STATED GOAL A: In the networking passage, which network is named as perhaps one of the most popular P2P networks for file sharing?

READING PASSAGE:

Author: Andreas Thalassinos

In 2008, Satoshi Nakamoto proposed a peer-to-peer cash payment system that would allow people to transact directly with each other, without the need of financial institutions. Since then a lot has been said and written about bitcoin, the new digital currency. The purpose of this article is to shed some light on the jargon surrounding the technology and, more specifically, the computer network that facilitates the payment system.In computer networks there are usually two main models: client/server and peer-to-peer. The difference is the role and functionality of each participating computer (or node, as it is usually called).

Client/Server

In a client/server model, there are two discrete entities; the server and the clients. This is a centralized environment where the applications, files and other resources are stored on a central computer – the server. The server acts as a central authority that provides services to the rest of the nodes in the network. It shares information and resources with the clients. All clients are connected to the central server. This model is prone to security breaches, hacks and breakdowns as the server constitutes a single point of failure. If the server is faulty, it can bring the whole network down.

Peer-to-Peer (P2P)

On the other hand, a peer-to-peer network is a decentralized model – in other words, there is no central authority or server. Instead, each node acts as both server and client, where all nodes are equal. BitTorrent is perhaps one of the most popular P2P networks for file sharing. While peers are vulnerable to security attacks (which the Bitcoin network takes care of through its protocols), the advantage is that scalability is easy. A new computer may be plugged into the network and be up and running once in sync with the network.

STATED GOAL B: How many lines in the rows below contain the string "electricbassfinger"? Reply with the number alone.

DATA SECTION:
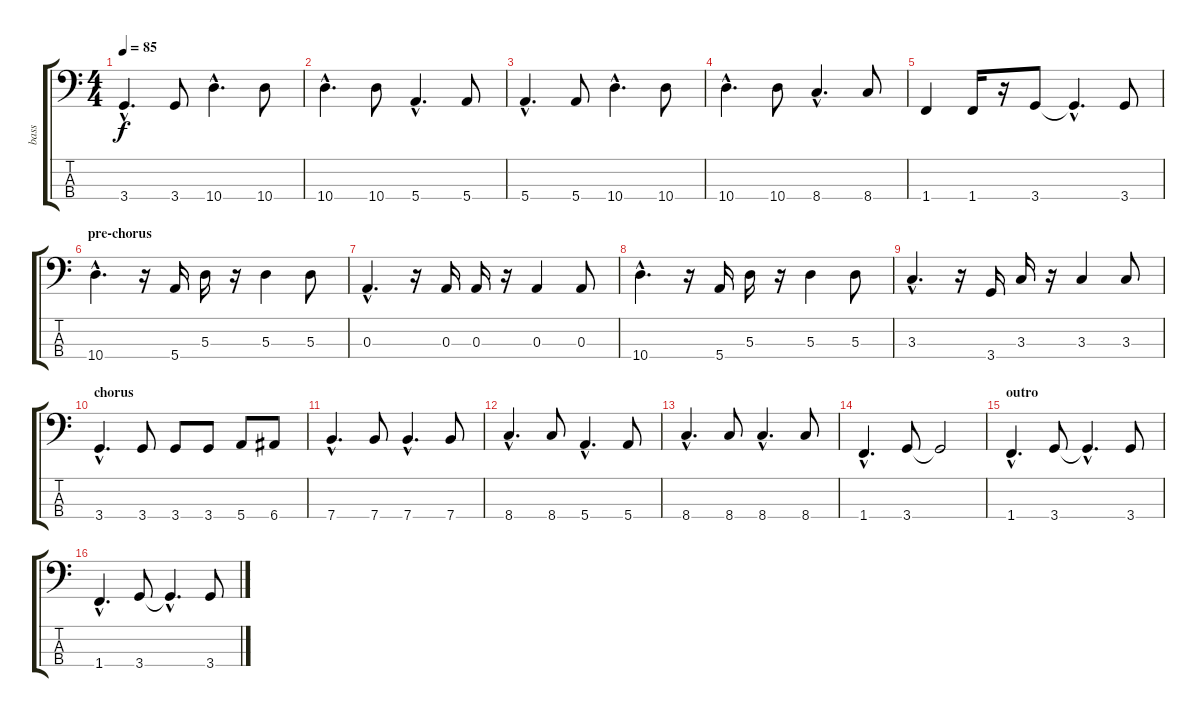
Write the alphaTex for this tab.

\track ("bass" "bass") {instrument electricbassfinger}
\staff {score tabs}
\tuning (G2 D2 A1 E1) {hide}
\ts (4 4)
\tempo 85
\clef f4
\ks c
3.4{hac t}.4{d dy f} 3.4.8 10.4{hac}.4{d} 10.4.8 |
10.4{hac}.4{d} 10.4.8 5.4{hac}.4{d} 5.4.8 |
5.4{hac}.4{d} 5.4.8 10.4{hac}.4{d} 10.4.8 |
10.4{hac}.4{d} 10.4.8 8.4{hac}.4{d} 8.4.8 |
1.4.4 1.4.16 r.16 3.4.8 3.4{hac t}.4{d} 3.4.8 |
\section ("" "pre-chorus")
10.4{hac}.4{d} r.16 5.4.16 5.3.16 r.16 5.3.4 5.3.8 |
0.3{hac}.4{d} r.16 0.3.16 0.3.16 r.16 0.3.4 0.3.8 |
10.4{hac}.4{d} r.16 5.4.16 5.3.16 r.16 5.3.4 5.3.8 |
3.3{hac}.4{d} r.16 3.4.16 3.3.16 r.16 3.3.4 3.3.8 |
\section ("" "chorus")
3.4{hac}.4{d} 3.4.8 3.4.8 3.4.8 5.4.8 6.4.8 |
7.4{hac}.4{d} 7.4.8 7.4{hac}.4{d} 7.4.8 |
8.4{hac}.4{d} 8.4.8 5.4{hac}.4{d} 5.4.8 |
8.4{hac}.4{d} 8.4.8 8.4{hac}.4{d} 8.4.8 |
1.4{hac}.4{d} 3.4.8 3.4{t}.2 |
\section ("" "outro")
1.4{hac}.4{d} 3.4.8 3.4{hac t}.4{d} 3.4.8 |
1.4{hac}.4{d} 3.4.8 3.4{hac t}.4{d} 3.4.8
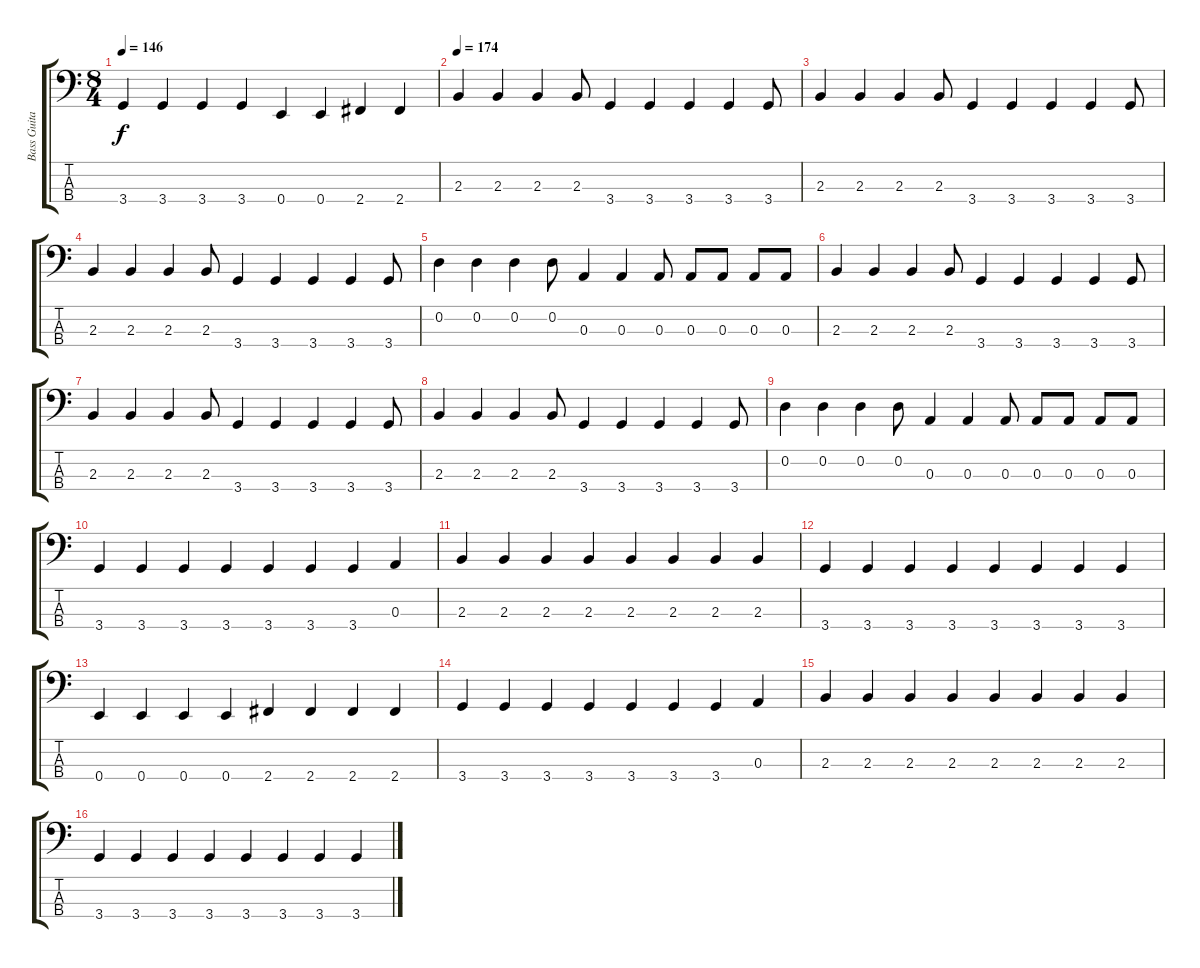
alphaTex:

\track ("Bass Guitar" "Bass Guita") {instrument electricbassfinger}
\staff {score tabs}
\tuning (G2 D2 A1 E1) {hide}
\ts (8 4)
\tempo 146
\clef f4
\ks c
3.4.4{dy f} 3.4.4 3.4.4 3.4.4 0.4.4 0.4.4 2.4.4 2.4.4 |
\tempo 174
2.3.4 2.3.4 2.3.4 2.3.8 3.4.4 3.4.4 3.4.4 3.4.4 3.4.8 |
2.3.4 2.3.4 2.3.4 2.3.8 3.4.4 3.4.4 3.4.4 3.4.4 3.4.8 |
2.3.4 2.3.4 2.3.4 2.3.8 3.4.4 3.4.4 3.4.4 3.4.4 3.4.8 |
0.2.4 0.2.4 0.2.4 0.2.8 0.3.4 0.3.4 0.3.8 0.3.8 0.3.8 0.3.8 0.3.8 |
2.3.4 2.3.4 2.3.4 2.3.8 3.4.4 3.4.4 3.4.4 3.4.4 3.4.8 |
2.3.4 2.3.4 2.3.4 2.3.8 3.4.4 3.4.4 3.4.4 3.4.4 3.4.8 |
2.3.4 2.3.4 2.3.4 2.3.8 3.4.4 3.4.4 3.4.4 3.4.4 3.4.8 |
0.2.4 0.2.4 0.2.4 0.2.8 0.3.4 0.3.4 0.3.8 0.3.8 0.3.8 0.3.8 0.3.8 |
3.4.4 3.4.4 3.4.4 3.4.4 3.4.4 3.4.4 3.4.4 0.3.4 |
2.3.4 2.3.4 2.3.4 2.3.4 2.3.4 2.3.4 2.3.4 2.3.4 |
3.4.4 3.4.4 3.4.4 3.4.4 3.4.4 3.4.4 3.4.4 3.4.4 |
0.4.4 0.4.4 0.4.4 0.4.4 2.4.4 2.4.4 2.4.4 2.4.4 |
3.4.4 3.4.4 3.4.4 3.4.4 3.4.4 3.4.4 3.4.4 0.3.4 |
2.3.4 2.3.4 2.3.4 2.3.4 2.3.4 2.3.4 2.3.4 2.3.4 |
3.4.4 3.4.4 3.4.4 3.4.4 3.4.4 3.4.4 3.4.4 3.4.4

* * *

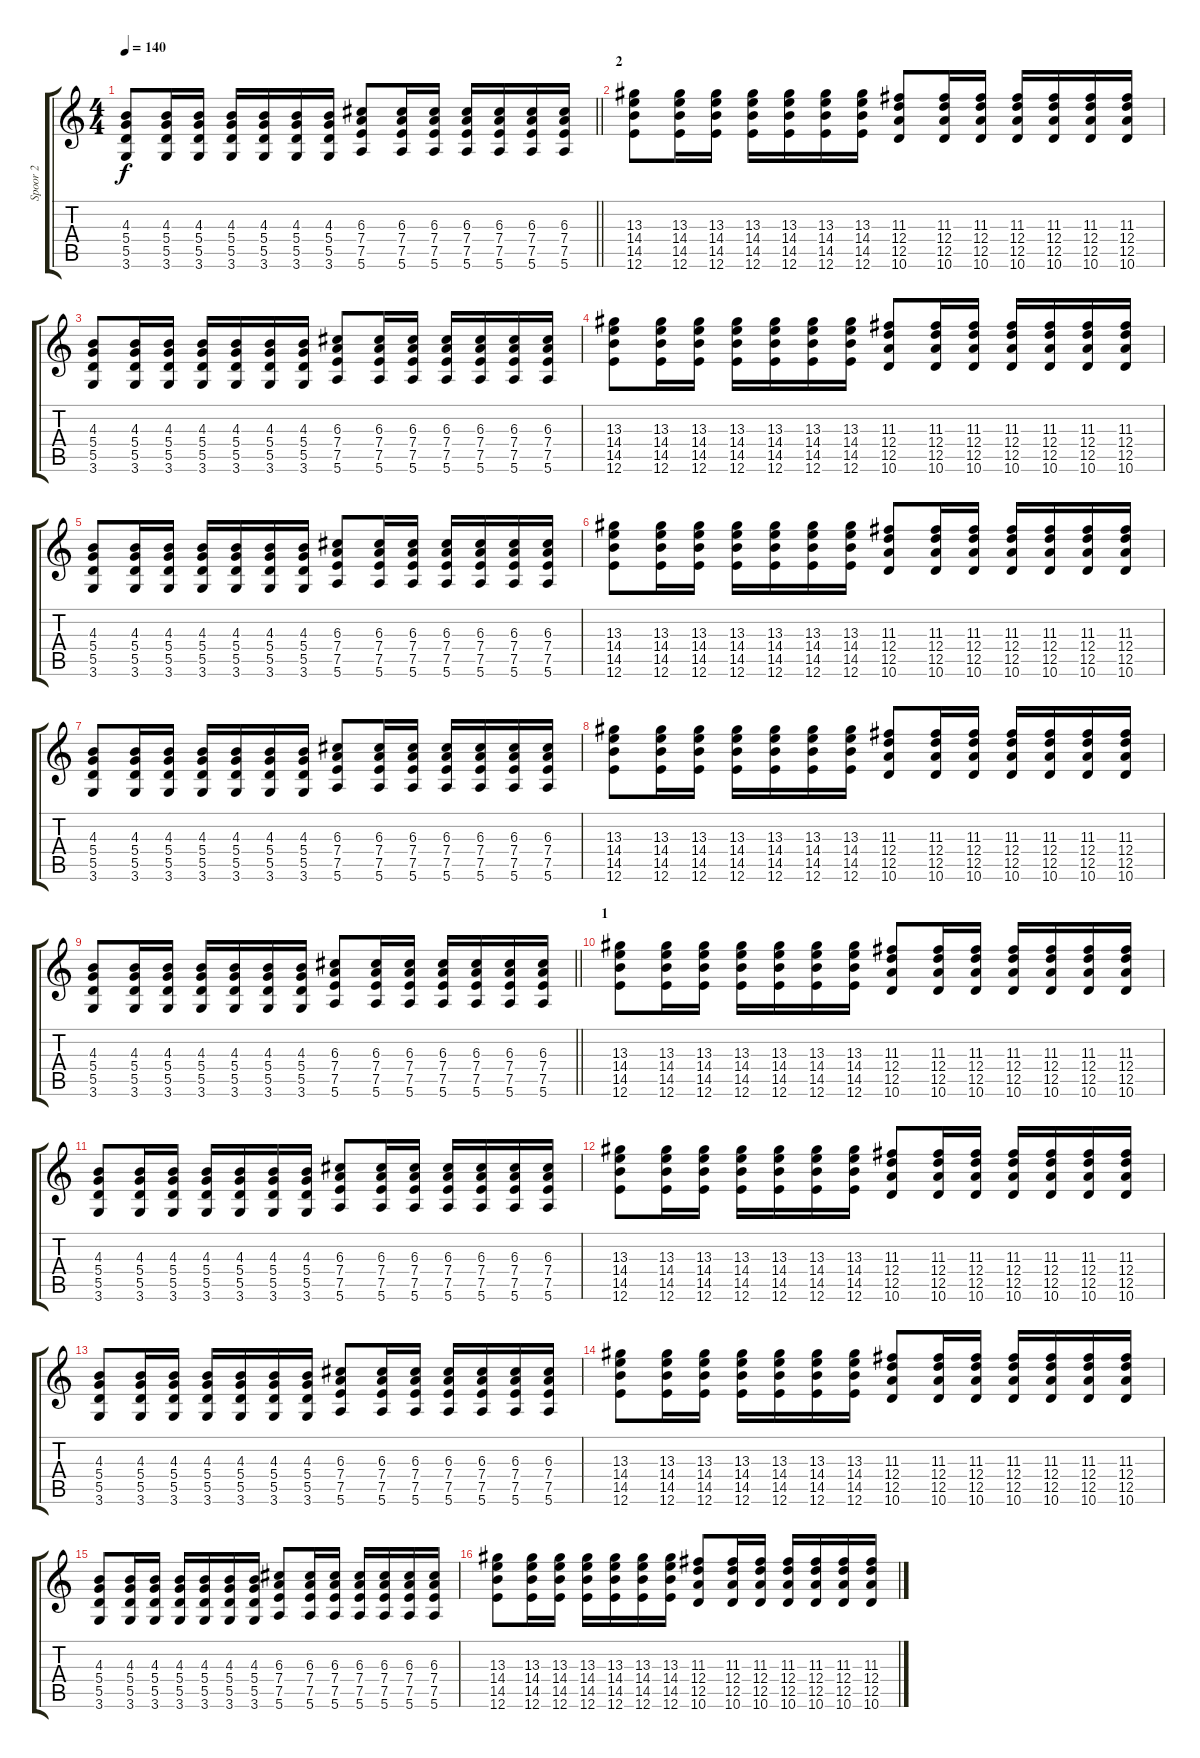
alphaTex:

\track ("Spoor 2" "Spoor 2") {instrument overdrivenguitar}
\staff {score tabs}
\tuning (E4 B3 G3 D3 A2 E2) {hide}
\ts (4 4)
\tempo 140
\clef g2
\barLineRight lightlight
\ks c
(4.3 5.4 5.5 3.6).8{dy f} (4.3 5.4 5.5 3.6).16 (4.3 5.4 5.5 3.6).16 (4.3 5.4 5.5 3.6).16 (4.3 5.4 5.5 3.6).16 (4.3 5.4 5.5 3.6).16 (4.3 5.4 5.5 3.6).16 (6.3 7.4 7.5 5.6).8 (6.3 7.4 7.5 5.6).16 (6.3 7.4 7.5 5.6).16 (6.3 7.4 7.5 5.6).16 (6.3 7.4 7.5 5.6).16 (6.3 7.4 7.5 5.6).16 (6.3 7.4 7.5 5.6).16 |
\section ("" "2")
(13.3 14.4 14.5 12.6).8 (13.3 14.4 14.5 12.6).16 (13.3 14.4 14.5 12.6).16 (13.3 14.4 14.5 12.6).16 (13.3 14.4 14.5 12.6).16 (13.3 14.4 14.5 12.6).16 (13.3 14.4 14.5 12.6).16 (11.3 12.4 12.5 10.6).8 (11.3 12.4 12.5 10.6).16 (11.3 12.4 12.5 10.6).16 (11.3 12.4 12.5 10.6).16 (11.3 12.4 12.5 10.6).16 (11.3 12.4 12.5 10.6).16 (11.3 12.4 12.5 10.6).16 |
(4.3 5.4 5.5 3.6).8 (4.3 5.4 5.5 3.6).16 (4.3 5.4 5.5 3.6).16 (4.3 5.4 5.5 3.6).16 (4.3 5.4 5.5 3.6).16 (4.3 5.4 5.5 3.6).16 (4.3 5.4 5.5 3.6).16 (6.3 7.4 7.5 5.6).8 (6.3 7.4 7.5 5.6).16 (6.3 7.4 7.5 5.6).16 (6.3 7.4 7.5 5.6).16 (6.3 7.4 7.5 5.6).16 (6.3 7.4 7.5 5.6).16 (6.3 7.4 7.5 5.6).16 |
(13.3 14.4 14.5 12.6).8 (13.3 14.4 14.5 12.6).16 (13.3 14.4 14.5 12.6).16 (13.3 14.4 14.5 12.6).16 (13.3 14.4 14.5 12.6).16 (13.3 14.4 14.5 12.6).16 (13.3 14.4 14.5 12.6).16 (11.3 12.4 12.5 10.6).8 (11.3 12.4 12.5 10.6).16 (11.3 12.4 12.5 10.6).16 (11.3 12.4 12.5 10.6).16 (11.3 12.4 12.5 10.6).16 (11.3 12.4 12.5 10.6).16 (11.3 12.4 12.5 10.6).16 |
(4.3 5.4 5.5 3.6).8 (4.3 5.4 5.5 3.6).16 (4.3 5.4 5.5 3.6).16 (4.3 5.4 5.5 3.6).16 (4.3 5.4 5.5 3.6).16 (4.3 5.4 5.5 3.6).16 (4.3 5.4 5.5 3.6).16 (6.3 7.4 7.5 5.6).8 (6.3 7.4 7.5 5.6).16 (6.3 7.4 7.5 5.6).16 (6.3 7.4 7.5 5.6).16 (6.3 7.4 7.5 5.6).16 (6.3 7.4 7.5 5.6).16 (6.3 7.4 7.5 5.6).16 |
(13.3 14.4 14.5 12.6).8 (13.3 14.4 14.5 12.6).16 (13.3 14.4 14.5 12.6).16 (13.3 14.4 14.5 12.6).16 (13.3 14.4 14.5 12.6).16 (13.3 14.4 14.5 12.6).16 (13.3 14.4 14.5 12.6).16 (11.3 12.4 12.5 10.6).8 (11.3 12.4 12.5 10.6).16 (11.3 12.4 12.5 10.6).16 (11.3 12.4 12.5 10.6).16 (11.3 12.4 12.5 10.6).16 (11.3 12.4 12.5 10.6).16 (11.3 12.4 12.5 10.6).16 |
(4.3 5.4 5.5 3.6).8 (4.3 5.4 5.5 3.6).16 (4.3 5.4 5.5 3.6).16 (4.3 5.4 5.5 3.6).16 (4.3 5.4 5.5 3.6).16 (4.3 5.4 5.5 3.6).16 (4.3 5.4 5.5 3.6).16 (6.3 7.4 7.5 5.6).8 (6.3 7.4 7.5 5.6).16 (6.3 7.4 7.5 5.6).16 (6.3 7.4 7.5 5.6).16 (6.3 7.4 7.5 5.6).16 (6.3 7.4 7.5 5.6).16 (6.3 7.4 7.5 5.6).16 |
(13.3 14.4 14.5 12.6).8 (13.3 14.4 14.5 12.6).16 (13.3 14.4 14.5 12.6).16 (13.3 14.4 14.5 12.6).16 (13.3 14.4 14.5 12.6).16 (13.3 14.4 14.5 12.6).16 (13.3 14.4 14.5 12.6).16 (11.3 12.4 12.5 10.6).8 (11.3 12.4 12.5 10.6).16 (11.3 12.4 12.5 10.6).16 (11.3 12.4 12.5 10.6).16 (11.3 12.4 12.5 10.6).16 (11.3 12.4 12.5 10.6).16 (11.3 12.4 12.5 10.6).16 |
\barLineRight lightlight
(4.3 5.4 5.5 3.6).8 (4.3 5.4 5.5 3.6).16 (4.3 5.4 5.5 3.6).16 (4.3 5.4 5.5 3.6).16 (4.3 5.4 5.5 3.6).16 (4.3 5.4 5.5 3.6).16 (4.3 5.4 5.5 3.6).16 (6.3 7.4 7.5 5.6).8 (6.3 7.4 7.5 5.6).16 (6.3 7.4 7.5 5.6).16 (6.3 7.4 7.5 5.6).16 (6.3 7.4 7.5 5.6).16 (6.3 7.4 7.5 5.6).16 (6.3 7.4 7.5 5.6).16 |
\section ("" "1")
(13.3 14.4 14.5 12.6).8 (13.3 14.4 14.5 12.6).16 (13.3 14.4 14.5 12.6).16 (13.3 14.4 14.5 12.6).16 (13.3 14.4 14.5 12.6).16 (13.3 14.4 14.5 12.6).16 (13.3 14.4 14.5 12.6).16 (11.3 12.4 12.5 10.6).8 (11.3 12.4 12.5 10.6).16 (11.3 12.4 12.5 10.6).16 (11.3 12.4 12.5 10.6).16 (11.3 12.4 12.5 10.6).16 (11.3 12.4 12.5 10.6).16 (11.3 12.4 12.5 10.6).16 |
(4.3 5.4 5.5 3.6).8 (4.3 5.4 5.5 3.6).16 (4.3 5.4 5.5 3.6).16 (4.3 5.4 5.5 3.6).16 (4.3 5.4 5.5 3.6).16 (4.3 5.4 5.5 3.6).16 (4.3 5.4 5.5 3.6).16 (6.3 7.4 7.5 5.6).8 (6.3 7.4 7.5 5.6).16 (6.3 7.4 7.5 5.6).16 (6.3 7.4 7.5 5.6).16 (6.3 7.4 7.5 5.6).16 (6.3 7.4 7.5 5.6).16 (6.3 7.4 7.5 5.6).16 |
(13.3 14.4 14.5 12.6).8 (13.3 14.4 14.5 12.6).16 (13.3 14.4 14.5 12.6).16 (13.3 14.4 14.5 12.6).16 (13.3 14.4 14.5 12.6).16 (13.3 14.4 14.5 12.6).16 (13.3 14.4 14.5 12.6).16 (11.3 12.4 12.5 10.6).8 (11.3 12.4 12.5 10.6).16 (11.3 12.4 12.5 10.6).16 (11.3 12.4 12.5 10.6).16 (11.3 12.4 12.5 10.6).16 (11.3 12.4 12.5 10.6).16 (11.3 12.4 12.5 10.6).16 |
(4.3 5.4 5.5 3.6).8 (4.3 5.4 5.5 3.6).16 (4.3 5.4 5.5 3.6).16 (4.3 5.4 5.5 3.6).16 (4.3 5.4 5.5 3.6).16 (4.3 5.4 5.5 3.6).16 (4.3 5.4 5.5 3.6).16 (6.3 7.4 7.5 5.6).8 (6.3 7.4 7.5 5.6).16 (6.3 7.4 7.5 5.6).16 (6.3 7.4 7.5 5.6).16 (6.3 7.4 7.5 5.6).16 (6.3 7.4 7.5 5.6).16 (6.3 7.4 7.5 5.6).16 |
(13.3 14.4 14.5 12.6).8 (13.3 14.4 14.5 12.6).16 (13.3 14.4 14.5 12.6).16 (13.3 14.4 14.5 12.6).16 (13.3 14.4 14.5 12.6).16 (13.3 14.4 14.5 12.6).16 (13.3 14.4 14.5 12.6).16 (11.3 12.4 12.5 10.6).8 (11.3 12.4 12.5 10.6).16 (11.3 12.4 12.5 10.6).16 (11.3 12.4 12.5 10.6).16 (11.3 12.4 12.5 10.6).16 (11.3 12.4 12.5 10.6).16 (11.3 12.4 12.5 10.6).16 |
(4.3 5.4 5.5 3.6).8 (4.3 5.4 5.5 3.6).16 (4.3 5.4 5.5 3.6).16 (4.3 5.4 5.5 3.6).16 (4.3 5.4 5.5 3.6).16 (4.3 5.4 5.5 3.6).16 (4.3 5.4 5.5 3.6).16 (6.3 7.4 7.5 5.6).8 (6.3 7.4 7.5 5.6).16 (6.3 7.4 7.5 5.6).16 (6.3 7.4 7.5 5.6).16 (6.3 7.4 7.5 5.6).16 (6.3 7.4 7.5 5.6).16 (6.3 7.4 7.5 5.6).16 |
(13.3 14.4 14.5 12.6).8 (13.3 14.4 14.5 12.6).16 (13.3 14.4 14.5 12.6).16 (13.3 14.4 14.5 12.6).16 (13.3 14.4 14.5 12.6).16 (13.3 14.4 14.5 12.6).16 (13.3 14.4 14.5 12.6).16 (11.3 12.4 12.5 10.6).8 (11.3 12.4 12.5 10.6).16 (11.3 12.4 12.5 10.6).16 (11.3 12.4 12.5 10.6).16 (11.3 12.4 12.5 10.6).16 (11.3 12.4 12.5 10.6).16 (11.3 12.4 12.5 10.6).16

COMPLETE ANSWER A: BitTorrent

COMPLETE ANSWER B: 2